Wednesday, 01 December 2010

By Mary McConnell


LEAKED cables from the US Embassy have revealed that ex-Prime Minister Gordon Brown personally appealed to the US government to allow computer hacker Gary McKinnon to serve any jail sentence in the UK instead of the US.

The revelation emerged as Mr McKinnon’s mother Janis Sharp, former Home Secretary David Blunkett and Liberty director Shami Chakrabarti all gave evidence at a Home Affairs Select Committee Inquiry into current extradition law yesterday.

Mr McKinnon, 43, from Palmers Green, faces up to 60 years in a US jail after he hacked into 97 military computers in 2001 and 2002.

US prosecutors want to bring him to the States under the controversial extradition treaty that Mr Blunkett signed with the Americans in 2003.

The treaty has been slammed because British prosecutors most provide evidence the person committed a crime before they can extradite from the US, but the Americans need only show a person is suspected of committing a crime.

Lawyers for Mr McKinnon, who suffers from Asperger syndrome, have always argued that sending him to the US would be a breach of the Human Rights Act.

According to a cable leaked by the whistle-blowing website Wikileaks, Mr Brown appealed to the US ambassador Louis Susman in August last year asking if Mr McKinnon could serve his sentence in the UK if he made a full confession and statement of contrition. At the same time, the former Home Secretary Alan Johnson was refusing to block the extradition, leaving it to the courts to decide whether it would violate Mr McKinnon’s human rights.

Responding to a question from Keith Vaz MP, chairman of the Home Affairs Select Committee, Mr Blunkett admitted that he might not have signed the extradition treaty if he knew then what he knows now.

“I would raise the issues we have heard this morning,” he said, but argued: “You suggest people from this country would be removed on the nod. That is not true – they haven’t and they won’t be.”

Mr Blunkett said he was not surprised at the revelation that Mr Brown had appealed to US politicians to drop Mr McKinnon’s extradition.

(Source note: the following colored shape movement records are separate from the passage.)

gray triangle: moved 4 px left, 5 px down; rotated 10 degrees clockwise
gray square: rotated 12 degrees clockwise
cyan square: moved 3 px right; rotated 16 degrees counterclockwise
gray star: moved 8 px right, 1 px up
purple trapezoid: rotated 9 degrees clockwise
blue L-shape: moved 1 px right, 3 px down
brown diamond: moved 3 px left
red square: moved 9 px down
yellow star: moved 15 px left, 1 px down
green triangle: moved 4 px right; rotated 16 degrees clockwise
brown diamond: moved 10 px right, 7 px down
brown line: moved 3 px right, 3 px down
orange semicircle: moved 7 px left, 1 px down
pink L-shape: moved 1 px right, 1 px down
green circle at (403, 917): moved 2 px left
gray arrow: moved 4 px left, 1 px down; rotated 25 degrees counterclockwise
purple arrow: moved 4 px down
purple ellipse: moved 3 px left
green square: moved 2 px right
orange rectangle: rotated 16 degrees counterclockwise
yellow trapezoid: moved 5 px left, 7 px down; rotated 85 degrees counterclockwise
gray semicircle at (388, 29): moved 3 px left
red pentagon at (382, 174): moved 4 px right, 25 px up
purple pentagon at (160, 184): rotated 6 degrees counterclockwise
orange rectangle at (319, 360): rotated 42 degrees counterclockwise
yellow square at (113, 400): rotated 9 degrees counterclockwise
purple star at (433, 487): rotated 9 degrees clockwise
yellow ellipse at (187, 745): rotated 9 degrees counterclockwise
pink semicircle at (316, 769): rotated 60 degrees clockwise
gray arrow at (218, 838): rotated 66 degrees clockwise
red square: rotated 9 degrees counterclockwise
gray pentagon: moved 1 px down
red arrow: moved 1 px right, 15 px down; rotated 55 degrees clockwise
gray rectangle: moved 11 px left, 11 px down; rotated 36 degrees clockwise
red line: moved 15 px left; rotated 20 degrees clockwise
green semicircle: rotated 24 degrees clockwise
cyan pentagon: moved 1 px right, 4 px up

He said: “I agreed it was a good idea not to end up with these cases being a political football but you can’t ignore something that becomes incredibly high profile. In such cases there is massive public attention and there was a place for senior politicians to make representations.

“Because of the nature of the complications and difficulty of this case – not just in the relationship with the Americans, but also in precedents it might set – there are difficulties.”

Shami Chakrabarti, director of Liberty which campaigns for human rights, was also giving evidence. She told the committee there was a fundamental problem with the way the current law allows the US to remove people from their home country without any evidence of them having committed a crime.
She said: “The Americans have it right – they have a protection that their people should have and that we should have too. There needs to be a fundamental change. I do support extradition and years ago it was a very convoluted system with it ping-ponging between the courts and the politicians, but the mistake was to suppress the discretion of the courts.”

She said three fundamental requirements should be: evidence that someone has committed the crime; it must be an offence in both countries; justice is better served in that country.

Mrs Sharp told the committee she was surprised to learn Mr Brown had appealed to the US in a bid to prevent the extradition. She said: “I wish I had known about it before. I was surprised at the US reaction – if someone asks you to do something you do it, that is what friends do. They didn’t seem to want to give way.

“Being sent abroad is a huge punishment. People who are sent abroad to stand trial lose their jobs, their families and can lose their lives. I don’t want to see my son in an institution because his mental health is going down hill so rapidly and I don’t want to see him die in a foreign prison.”

Home Secretary Theresa May will give evidence on December 14.